What distinguishes these tribes? Basically, the way in which they approach machine learning from different disciplines and therefore apply different algorithmic solutions.

  • Symbolists draw on logic and philosophy, and their master algorithm is inverse deduction: they believe that the key to knowledge is teaching machines to fill gaps in knowledge through inverse deductions.
  • Connectionists consider that this approach is too narrow and formal: logic does not dictate what happens in life. Their theories are based on how the brain works, and therefore their basic theory is neuroscience and their master algorithm is backpropagation. One of the most authoritative voices in connectivism is Yann LeCun, professor at the New York University and, since 2013, Facebook’s head of AI research.

Through retropropagation, connectivist scientists are already making progress toward developing small-scale ‘newborn’ artificial brains. After developing mathematical models to loosely simulate neuronal learning processes and replicating them, they build artificial neural networks and train them through backpropagation. One of the most commented progresses was the creation of an artificial brain capable of singling out images in videos.

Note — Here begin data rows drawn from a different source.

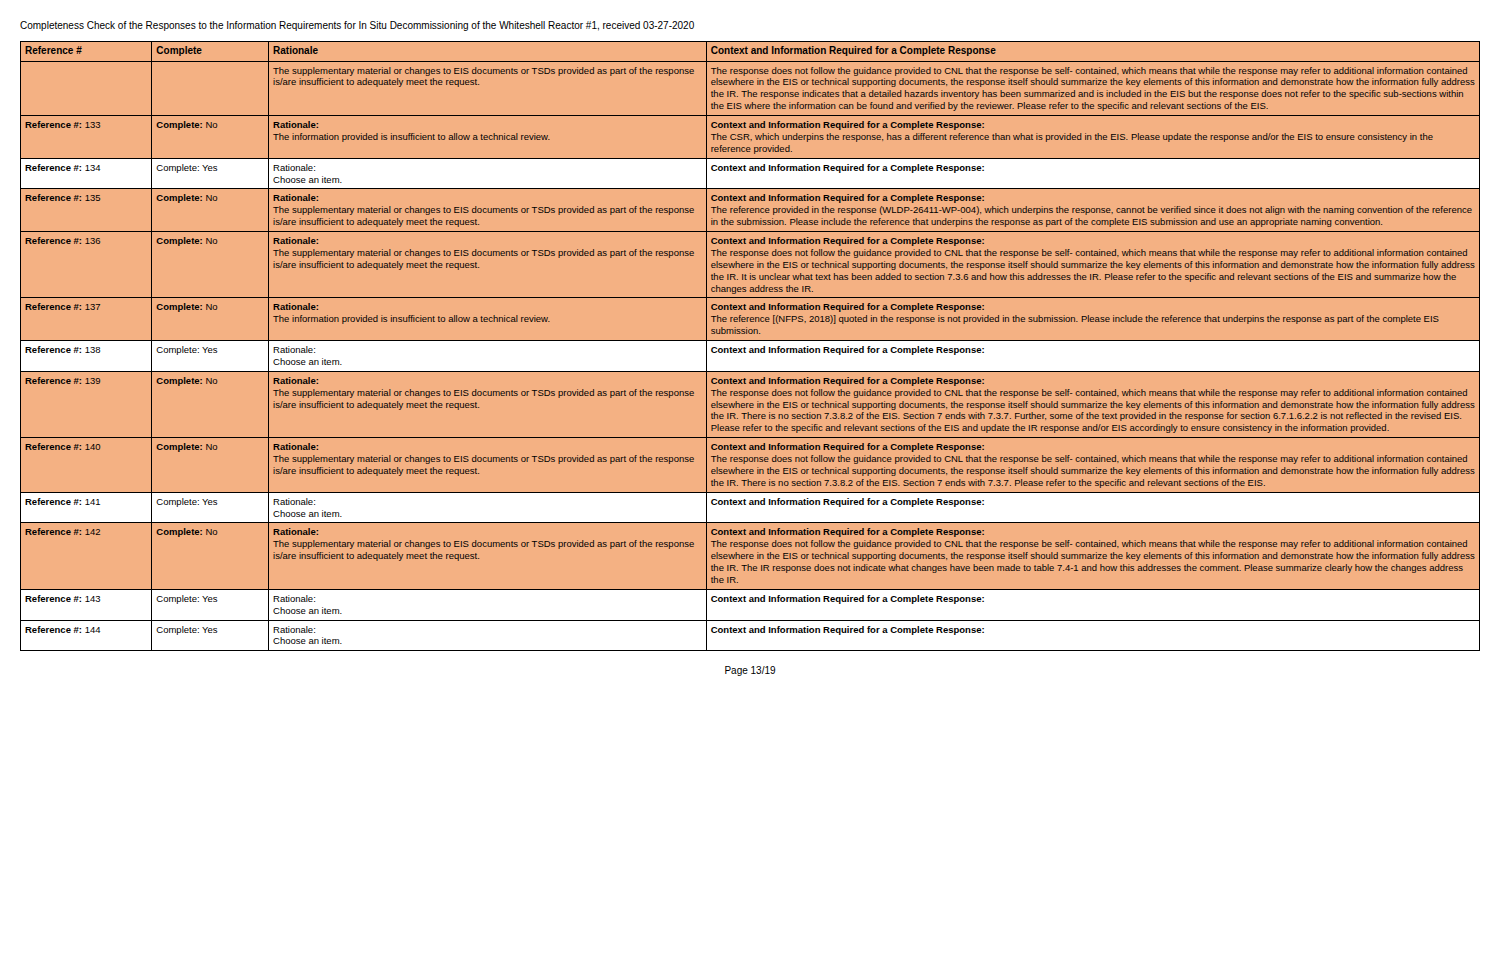Completeness Check of the Responses to the Information Requirements for In Situ Decommissioning of the Whiteshell Reactor #1, received 03-27-2020
| Reference # | Complete | Rationale | Context and Information Required for a Complete Response |
| --- | --- | --- | --- |
| | | The supplementary material or changes to EIS documents or TSDs provided as part of the response is/are insufficient to adequately meet the request. | The response does not follow the guidance provided to CNL that the response be self- contained, which means that while the response may refer to additional information contained elsewhere in the EIS or technical supporting documents, the response itself should summarize the key elements of this information and demonstrate how the information fully address the IR. The response indicates that a detailed hazards inventory has been summarized and is included in the EIS but the response does not refer to the specific sub-sections within the EIS where the information can be found and verified by the reviewer. Please refer to the specific and relevant sections of the EIS. |
| Reference #: 133 | Complete: No | Rationale: The information provided is insufficient to allow a technical review. | Context and Information Required for a Complete Response: The CSR, which underpins the response, has a different reference than what is provided in the EIS. Please update the response and/or the EIS to ensure consistency in the reference provided. |
| Reference #: 134 | Complete: Yes | Rationale: Choose an item. | Context and Information Required for a Complete Response: |
| Reference #: 135 | Complete: No | Rationale: The supplementary material or changes to EIS documents or TSDs provided as part of the response is/are insufficient to adequately meet the request. | Context and Information Required for a Complete Response: The reference provided in the response (WLDP-26411-WP-004), which underpins the response, cannot be verified since it does not align with the naming convention of the reference in the submission. Please include the reference that underpins the response as part of the complete EIS submission and use an appropriate naming convention. |
| Reference #: 136 | Complete: No | Rationale: The supplementary material or changes to EIS documents or TSDs provided as part of the response is/are insufficient to adequately meet the request. | Context and Information Required for a Complete Response: The response does not follow the guidance provided to CNL that the response be self- contained, which means that while the response may refer to additional information contained elsewhere in the EIS or technical supporting documents, the response itself should summarize the key elements of this information and demonstrate how the information fully address the IR. It is unclear what text has been added to section 7.3.6 and how this addresses the IR. Please refer to the specific and relevant sections of the EIS and summarize how the changes address the IR. |
| Reference #: 137 | Complete: No | Rationale: The information provided is insufficient to allow a technical review. | Context and Information Required for a Complete Response: The reference [(NFPS, 2018)] quoted in the response is not provided in the submission. Please include the reference that underpins the response as part of the complete EIS submission. |
| Reference #: 138 | Complete: Yes | Rationale: Choose an item. | Context and Information Required for a Complete Response: |
| Reference #: 139 | Complete: No | Rationale: The supplementary material or changes to EIS documents or TSDs provided as part of the response is/are insufficient to adequately meet the request. | Context and Information Required for a Complete Response: The response does not follow the guidance provided to CNL that the response be self- contained, which means that while the response may refer to additional information contained elsewhere in the EIS or technical supporting documents, the response itself should summarize the key elements of this information and demonstrate how the information fully address the IR. There is no section 7.3.8.2 of the EIS. Section 7 ends with 7.3.7. Further, some of the text provided in the response for section 6.7.1.6.2.2 is not reflected in the revised EIS. Please refer to the specific and relevant sections of the EIS and update the IR response and/or EIS accordingly to ensure consistency in the information provided. |
| Reference #: 140 | Complete: No | Rationale: The supplementary material or changes to EIS documents or TSDs provided as part of the response is/are insufficient to adequately meet the request. | Context and Information Required for a Complete Response: The response does not follow the guidance provided to CNL that the response be self- contained, which means that while the response may refer to additional information contained elsewhere in the EIS or technical supporting documents, the response itself should summarize the key elements of this information and demonstrate how the information fully address the IR. There is no section 7.3.8.2 of the EIS. Section 7 ends with 7.3.7. Please refer to the specific and relevant sections of the EIS. |
| Reference #: 141 | Complete: Yes | Rationale: Choose an item. | Context and Information Required for a Complete Response: |
| Reference #: 142 | Complete: No | Rationale: The supplementary material or changes to EIS documents or TSDs provided as part of the response is/are insufficient to adequately meet the request. | Context and Information Required for a Complete Response: The response does not follow the guidance provided to CNL that the response be self- contained, which means that while the response may refer to additional information contained elsewhere in the EIS or technical supporting documents, the response itself should summarize the key elements of this information and demonstrate how the information fully address the IR. The IR response does not indicate what changes have been made to table 7.4-1 and how this addresses the comment. Please summarize clearly how the changes address the IR. |
| Reference #: 143 | Complete: Yes | Rationale: Choose an item. | Context and Information Required for a Complete Response: |
| Reference #: 144 | Complete: Yes | Rationale: Choose an item. | Context and Information Required for a Complete Response: |
Page 13/19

They tested it in YouTube and they discovered, much to their surprise, that it responded strongly to pictures of cats, an animal that frequently appear in the online platform’s videos.

  • Evolutionaries draw from the principles of evolutionary biology. Their tools are evolutionary algorithms, based on Darwin’s principles. In simple terms, evolutionists mix possible solutions to solve a problem These alternatives compete against each other, blend and only the most apt are not discarded, thus allowing the machine to figure out progressively better solutions.
  • Bayesians owe their name to Thomas Bayes, an 18th-century British mathematician, best-known thanks to the theorem he set forth. For Bayesians statistics are essential, and believe machine learning should be a form of probabilistic inference. Their basic idea is that everything we learn, everything we know, is uncertain and therefore we need to calculate, for every piece of information, the probability of it being incorrect and keep these probabilities updated based on proofs, following Bayes’ mathematical theorem. The first anti-spam filters were developed building on these principles.
  • Many studies have shown that this analogy is basic in human reasoning: when we facing a dilemma, we look at our past, remember what happened and act accordingly, using analogies, which, according to analogists, are the cornerstone of machine learning. Their algorithms power today’s online recommendation engines, so profitable for companies. The machine learns that if A and B share similar interests, and B likes something that A is not familiar with, A will like that ‘something’ that he/she is not familiar with. One third of Amazon’s recommendation system is responsible for one third of sales.

Ramkumar Ravichandran, Director, Analytics & A/B Testing at Visa

Domingos considers that all these theories are useful and solve fundamental problems in machine learning. But at the same time, they are incomplete. In any case, and as Ramkumar Ravichandran, Director, Analytics & A/B Testing at Visa, Big Data Spain “AI is much closer than what we think. It is a systemic change that is going to make our role evolve. This does not necessarily mean that we will be rendered jobless, not also because not all jobs need AI, but because AI isn’t fit for all jobs. “So, wherein lies the key to machine learning? “The important thing is to clearly distinguish between what humans do better and what machines do better,” said Natham, whose prognosis is conclusive: “Humans will not be left without a job, because as long as there are problems, there will be jobs.”There are things that not even the master algorithm will be able to change.